**EXERCISE REQUIREMENTS**
Everything from the line containing "erie dentaire qui utilise des rayons X pour" through the last line of the material must be restated word for word, and only that.

======== PROVIDED RECORDS

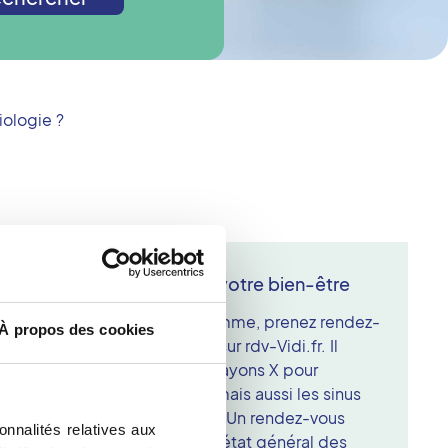
iologie ?
e moderne et soucieux de votre bien-être
dentaire ou orthopantomogramme, prenez rendez-
À propos des cookies
ie du Havre ou directement sur rdv-Vidi.fr. Il
erie dentaire qui utilise des rayons X pour
 la dentition, les mâchoires, mais aussi les sinus
 inférieures des fosses nasales. Un rendez-vous
onnalités relatives aux
ement prescrit pour vérifier l'état général des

================

**REPLY TO THE EXERCISE**
erie dentaire qui utilise des rayons X pour
 la dentition, les mâchoires, mais aussi les sinus
 inférieures des fosses nasales. Un rendez-vous
onnalités relatives aux
ement prescrit pour vérifier l'état général des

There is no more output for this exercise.